§ **Dataset entries**
::::
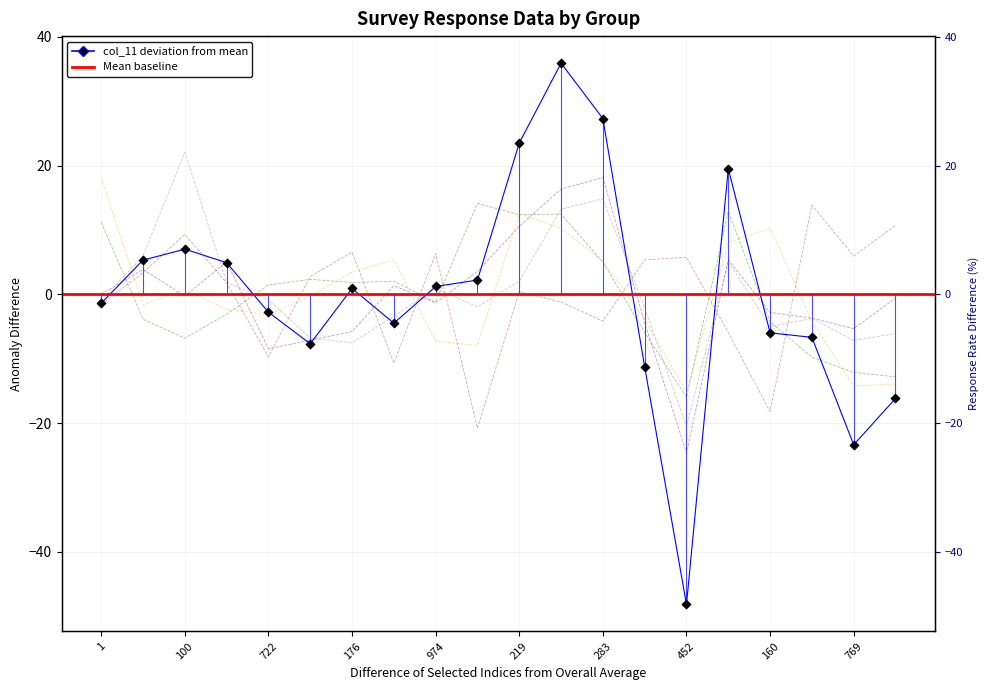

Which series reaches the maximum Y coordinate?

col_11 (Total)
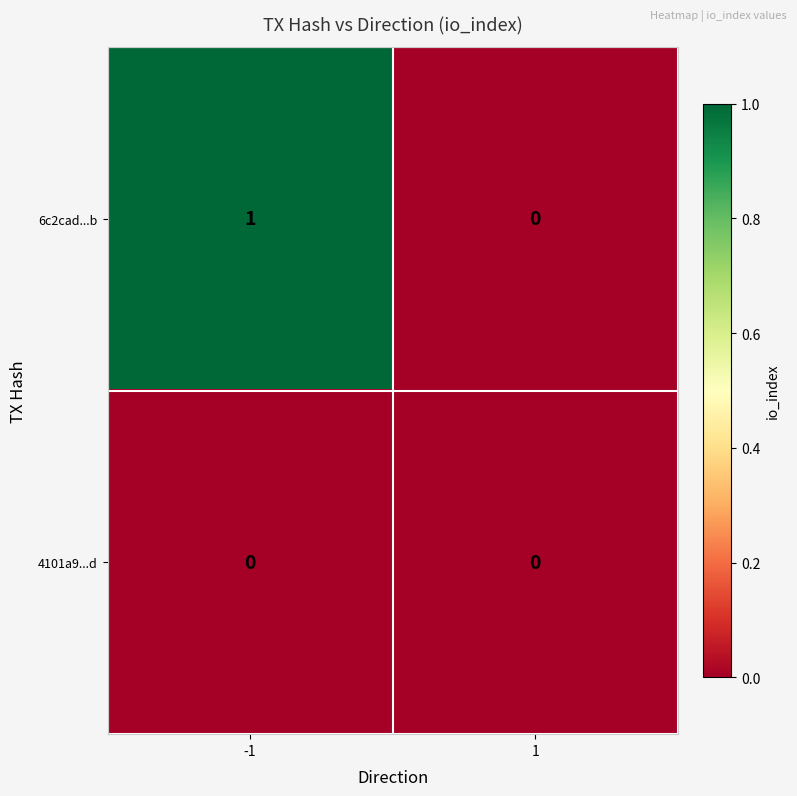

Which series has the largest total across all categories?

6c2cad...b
::::
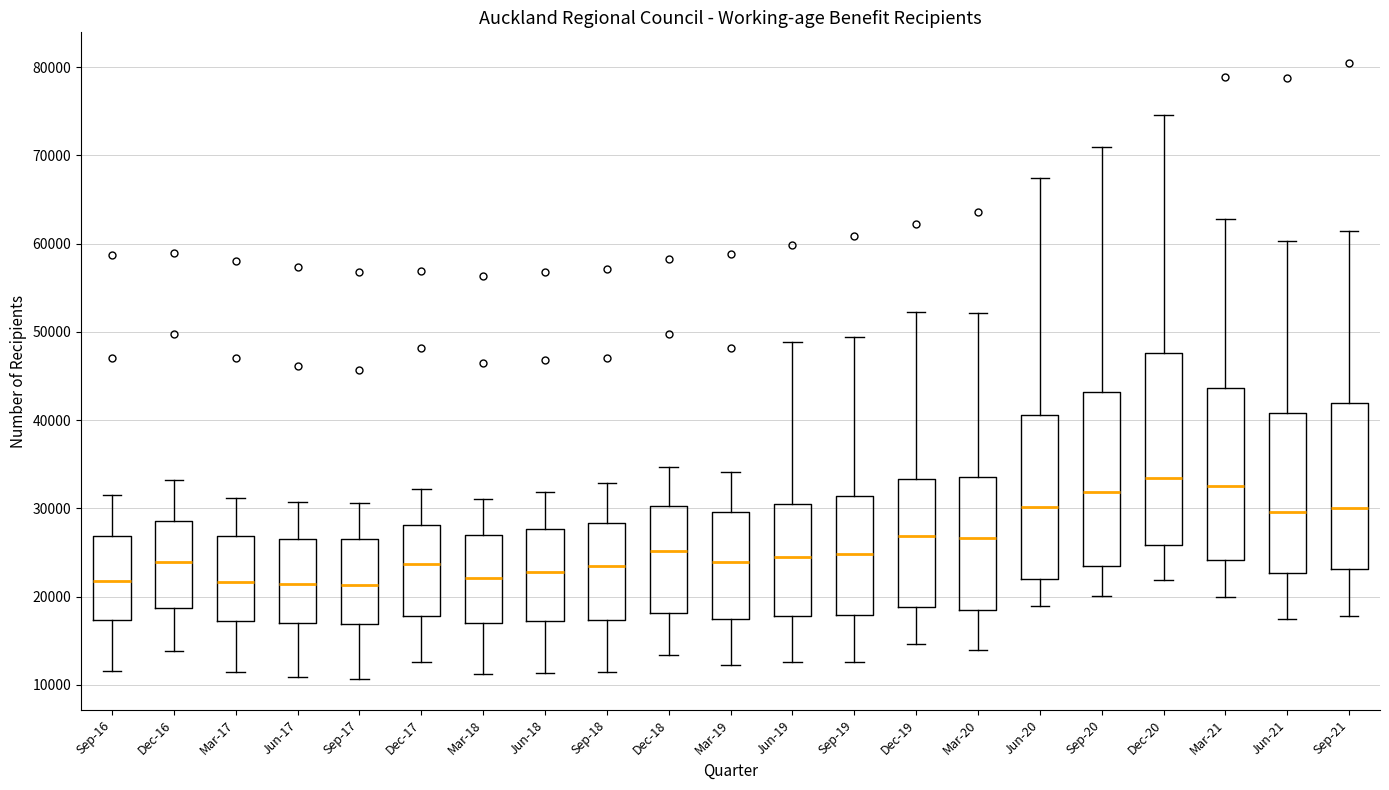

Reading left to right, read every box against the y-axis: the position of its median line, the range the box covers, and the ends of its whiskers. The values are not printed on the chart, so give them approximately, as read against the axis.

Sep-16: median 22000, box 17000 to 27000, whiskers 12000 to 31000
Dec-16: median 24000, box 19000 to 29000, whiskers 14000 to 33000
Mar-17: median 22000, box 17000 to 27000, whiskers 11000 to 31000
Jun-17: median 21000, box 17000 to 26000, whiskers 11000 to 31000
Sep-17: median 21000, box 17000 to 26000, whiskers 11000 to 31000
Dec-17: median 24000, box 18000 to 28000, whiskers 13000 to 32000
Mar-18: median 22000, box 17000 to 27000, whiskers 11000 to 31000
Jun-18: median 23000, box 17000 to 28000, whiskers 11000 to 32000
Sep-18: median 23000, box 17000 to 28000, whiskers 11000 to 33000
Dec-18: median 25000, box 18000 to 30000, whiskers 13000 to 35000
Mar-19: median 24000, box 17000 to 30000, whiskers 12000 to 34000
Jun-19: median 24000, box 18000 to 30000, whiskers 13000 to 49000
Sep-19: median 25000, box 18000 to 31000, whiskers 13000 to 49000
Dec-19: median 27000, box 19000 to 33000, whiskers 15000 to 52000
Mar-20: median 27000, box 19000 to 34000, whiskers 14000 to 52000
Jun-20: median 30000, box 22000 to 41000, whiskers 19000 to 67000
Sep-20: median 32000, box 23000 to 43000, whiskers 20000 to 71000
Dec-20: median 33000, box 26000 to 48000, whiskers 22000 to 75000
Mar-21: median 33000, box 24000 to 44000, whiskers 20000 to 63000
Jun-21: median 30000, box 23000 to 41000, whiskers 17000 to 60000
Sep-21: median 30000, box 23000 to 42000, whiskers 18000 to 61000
::::
§ **Problem**
Can you print the data above, beginning at the line that contains "Sep-16: median 22000, box" and stopping after the line that contains "Sep-17: median 21000, box", with every character unchanged?

§ **Solution to this problem**
Sep-16: median 22000, box 17000 to 27000, whiskers 12000 to 31000
Dec-16: median 24000, box 19000 to 29000, whiskers 14000 to 33000
Mar-17: median 22000, box 17000 to 27000, whiskers 11000 to 31000
Jun-17: median 21000, box 17000 to 26000, whiskers 11000 to 31000
Sep-17: median 21000, box 17000 to 26000, whiskers 11000 to 31000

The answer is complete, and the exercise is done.